Yesterday they were playing dance music -- a bit incongruous, but didn't seem to disturb the crowd. This is the kind of place where you see a woman bolt out of the ladies' room to run up to the bar and berate the bartender for toilet paper. It's also homey enough that a couple of old people can sit and slowly play checkers on the table by the front window. My friend and I decided this place had great character.


Wonders of the World

So there's a guy with a site where he ranks the top 100 wonders of the world (and lists the top 1000 on another page). I think ranking these places is kind of silly, BUT it is fun to see how many I've been to, and which of the other ones I'd most like to visit.

By my count, I've been to 17 or 18 of the top 100. (It's been 20 years since I went to New York with my family, and I can't remember if we went to the Metropolitan Museum, although it sounds like the kind of place my Dad would take us. I guess if I can't remember it, it shouldn't count.) All of the ones I've seen are in the U.S. or Europe, except for the Golden Pavilion in Kyoto. I still have some travelling left to do.
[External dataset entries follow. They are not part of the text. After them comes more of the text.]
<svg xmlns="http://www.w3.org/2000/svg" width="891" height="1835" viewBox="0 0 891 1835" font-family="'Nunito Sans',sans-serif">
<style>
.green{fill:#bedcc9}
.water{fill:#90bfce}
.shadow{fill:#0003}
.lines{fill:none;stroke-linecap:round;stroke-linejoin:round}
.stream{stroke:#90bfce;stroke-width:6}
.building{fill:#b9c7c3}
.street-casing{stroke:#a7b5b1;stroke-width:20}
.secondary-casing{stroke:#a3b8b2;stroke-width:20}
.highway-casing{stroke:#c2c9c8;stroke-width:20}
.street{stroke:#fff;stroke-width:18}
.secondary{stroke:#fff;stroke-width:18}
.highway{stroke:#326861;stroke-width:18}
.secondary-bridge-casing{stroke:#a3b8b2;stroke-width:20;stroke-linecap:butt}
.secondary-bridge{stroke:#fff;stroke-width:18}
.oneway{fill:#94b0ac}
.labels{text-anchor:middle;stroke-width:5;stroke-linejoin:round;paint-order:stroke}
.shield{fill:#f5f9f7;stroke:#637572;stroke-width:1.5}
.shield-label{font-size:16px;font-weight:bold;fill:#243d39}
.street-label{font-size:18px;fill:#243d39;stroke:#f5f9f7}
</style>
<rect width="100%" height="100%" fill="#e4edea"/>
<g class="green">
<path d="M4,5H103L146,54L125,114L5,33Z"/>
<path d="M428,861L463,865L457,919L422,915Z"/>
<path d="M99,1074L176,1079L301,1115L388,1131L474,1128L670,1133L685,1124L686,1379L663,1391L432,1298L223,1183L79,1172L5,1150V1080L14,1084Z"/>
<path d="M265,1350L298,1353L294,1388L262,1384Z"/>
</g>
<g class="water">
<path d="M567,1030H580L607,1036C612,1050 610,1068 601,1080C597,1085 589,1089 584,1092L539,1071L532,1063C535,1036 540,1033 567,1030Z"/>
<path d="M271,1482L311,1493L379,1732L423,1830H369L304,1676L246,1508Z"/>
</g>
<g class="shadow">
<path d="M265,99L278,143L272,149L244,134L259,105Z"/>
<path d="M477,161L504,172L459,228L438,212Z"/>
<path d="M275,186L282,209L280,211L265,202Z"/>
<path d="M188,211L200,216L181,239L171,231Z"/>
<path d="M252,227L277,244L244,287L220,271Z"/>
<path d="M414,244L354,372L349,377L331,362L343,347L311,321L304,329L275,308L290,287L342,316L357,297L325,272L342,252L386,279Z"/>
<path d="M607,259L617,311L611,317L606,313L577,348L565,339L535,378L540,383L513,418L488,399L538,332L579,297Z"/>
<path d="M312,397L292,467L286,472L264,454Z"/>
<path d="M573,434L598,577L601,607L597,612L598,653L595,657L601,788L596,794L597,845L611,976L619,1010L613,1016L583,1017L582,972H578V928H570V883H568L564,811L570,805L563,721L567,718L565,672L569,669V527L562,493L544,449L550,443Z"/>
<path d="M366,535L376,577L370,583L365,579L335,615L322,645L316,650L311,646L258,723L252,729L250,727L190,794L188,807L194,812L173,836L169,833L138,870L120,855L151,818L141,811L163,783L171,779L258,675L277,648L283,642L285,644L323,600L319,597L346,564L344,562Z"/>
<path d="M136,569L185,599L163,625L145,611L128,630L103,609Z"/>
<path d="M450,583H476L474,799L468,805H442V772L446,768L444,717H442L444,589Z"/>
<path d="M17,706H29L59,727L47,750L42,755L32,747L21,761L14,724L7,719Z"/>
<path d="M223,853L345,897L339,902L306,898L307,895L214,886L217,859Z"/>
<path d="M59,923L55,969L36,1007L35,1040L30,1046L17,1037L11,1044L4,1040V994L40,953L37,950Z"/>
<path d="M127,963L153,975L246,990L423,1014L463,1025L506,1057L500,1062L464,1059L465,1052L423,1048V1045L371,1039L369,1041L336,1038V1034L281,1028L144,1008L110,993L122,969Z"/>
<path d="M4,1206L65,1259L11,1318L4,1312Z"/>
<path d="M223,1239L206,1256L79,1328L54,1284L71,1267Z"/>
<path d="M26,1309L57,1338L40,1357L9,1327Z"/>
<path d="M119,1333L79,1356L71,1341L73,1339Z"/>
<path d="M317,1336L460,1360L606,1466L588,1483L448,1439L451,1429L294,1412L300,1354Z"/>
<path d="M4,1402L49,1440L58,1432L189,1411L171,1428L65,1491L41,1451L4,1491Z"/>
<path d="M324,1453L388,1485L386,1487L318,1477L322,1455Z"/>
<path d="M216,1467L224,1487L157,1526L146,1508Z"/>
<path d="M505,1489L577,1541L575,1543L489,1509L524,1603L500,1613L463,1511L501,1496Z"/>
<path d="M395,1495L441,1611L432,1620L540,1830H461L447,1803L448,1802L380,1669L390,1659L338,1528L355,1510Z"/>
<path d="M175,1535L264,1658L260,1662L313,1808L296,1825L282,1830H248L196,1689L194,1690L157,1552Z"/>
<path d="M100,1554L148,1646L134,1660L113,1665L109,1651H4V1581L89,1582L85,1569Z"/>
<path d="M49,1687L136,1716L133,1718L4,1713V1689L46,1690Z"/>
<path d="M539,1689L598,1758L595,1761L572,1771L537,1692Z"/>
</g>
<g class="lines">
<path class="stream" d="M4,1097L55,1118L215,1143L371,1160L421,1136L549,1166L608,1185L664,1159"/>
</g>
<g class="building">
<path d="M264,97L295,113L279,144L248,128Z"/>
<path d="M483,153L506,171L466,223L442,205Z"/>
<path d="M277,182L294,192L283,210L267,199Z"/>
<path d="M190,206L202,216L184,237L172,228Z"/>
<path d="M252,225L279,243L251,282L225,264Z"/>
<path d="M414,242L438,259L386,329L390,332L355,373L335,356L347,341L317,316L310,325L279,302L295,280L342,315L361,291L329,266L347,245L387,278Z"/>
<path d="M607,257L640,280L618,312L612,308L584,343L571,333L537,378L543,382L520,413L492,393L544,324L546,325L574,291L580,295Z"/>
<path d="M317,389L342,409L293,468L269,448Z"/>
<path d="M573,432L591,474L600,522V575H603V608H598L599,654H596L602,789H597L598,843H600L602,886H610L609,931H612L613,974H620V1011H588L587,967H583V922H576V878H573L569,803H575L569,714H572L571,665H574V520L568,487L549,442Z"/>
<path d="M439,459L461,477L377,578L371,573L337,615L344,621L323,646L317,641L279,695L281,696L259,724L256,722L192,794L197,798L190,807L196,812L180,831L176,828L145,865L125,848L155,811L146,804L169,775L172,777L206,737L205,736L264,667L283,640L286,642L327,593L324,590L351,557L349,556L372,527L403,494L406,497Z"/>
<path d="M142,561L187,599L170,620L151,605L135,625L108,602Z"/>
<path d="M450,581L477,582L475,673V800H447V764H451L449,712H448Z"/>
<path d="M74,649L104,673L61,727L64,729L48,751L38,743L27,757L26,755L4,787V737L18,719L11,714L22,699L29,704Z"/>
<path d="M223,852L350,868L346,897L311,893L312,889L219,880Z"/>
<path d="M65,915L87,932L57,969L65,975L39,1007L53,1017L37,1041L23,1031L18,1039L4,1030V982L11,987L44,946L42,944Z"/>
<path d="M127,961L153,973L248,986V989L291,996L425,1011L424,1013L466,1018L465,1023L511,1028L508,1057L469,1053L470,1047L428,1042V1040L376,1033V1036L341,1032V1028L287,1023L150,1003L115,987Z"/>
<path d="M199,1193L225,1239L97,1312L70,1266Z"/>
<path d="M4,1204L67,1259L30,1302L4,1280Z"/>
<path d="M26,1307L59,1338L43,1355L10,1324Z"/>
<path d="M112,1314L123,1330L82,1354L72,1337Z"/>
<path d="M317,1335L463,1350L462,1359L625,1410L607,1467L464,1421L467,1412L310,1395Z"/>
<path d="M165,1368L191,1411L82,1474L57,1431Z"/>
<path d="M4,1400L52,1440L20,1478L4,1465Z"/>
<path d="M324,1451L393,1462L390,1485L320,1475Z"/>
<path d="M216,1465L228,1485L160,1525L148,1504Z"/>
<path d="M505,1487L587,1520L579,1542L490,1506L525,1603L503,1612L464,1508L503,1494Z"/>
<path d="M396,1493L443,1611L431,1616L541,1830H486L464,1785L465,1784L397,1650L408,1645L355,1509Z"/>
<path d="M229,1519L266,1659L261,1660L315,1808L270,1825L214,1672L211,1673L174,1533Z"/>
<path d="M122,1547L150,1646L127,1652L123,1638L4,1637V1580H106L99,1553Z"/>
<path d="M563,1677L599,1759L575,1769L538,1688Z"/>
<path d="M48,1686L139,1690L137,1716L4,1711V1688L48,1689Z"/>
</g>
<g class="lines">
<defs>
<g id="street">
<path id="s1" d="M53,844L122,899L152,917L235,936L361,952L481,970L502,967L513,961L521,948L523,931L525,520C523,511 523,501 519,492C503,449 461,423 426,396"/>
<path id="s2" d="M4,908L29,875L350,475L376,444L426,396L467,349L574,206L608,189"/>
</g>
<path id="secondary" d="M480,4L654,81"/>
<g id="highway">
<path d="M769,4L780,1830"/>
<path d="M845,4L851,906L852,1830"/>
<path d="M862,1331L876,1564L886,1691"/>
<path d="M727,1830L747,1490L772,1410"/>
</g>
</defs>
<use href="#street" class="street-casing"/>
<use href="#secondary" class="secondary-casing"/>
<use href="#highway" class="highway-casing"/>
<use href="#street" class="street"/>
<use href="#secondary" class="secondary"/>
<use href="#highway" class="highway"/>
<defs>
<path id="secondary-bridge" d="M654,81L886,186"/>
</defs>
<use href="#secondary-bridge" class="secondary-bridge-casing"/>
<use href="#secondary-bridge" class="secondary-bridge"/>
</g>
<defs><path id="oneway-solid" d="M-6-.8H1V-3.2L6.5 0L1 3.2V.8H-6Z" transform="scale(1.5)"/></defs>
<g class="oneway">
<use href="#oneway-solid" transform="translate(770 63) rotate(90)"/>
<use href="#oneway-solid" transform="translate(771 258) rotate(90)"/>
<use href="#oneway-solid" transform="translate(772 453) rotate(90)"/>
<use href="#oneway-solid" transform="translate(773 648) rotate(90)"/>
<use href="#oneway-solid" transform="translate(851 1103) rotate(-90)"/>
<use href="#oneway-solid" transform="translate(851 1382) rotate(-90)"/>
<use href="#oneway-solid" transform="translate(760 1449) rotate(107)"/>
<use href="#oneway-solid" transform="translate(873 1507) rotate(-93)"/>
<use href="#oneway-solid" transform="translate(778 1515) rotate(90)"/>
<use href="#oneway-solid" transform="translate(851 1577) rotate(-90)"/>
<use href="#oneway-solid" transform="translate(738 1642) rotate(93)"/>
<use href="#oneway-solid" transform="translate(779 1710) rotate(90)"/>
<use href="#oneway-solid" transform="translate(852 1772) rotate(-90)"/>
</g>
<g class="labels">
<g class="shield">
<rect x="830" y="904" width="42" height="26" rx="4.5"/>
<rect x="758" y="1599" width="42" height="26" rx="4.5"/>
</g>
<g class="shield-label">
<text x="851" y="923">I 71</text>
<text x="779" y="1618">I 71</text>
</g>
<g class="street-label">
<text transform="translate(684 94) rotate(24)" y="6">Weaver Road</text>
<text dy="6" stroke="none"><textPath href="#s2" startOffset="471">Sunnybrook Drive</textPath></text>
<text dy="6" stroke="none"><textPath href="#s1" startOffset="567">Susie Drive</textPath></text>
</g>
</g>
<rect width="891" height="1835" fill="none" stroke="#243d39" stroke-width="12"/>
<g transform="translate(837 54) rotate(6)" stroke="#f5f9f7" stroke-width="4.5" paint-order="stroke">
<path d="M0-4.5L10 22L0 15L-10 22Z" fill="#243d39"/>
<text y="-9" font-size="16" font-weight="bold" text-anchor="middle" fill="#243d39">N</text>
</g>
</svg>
I'd like to see just about every other Wonder in the top 100, but if there's one that really interests me, it's Dubrovnik. There's just something about fortified medieval ports which really gets me. I've always fantasized about being an archer on the rampart, shooting flaming arrows at attacking ships.

First Post

Here it is ... my first blog.
Well, sort of.
I sometimes posted to a site here, but not really enough to call it a blog.
Is it?
I don't know.
I can almost promise that every subsequent entry will be more interesting than this one.